Leading market players adopt various strategies such as partnership, mergers, collaborations to either gain a strong position in the industry or set aside competition and dominate together. The need of an hour in the energy sector of the U.S. is to set aside competition and do what is good for business. Consumers, business organizations, and local governments have become energy efficient and implemented various conservation techniques to reduce consumption of energy. This has rolled down the consumption, and consequently, prices of electricity. The government is also supporting policies and providing incentives for research activities that focus on reducing consumption of energy. As a result, two leading players in the energy sector have decided to merge to cut costs and streamline processes.
The U.S. gas and electric utility CenterPoint Energy plans to merge with rival Vectren Corp. in a $6 billion deal. The merger deal includes the purchase of Vectren shares for $72 apiece. This deal will enable CenterPoint to expand its operations in Ohio and Indiana along with adding nearly 1.45 million customers. The Houston power utility already serves in six states including Arkansas, Minnesota, Louisiana, Oklahoma, Mississippi, and Texas.

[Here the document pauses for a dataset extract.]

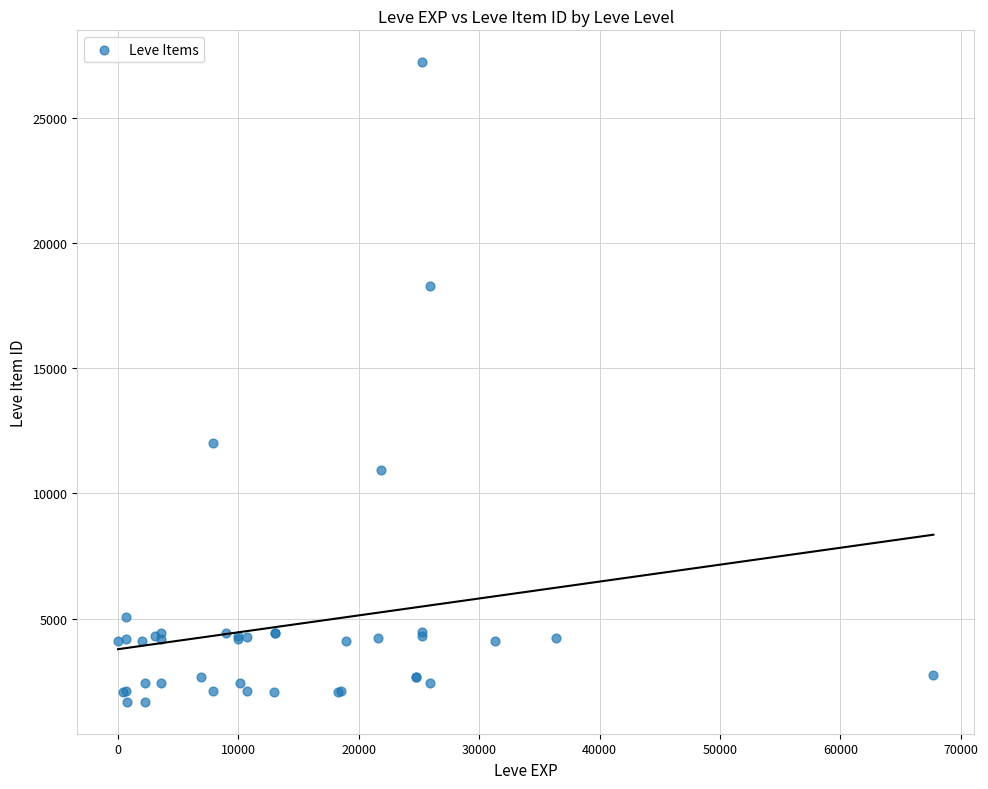

What Y value in the scatter plot is closest to 14448?

12018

“We’re going to be a bigger, stronger company as a result of coming together,” said Scott Prochazka, CEO of CenterPoint, in an interview. “We’re both strong companies with good growth profiles and elements where we complement each other.”
Once the merger goes through, CenterPoint would have nearly 7 million customers. It will also increase the value of assets to $29 billion as both companies will operate utilities across eight states and other natural gas delivery businesses across 40 states. The merger will also be influential in the compressed natural gas (CNG) market in coming years with growing adoption of CNG in the automobile sector. According to the report by Progressive Markets, the global CNG market would grow at the CAGR of 12.5% from 2017 to 2025.
CenterPoint outlined that it plans to grow earning per share 5–7 percent in 2019 and 2020 following the merger deal. The deal is estimated to close in the first quarter of 2019. The Houston firm is a Fortune 500 company with nearly 8,000 employees. It will fund the deal by selling stocks worth of $2.5 billion and availing debt of $3.5 billion. Moreover, the company will assume Vectren’s $1.8 billion in debt.
Prochazka will lead the combined company. He said the entry in Ohio and Indiana markets will not have any impact on ratepayers elsewhere. He also highlighted that there will not be huge job layoffs once the deal goes through, but there could be some layoffs. It will be interesting to see what the fate has in store for the combined company.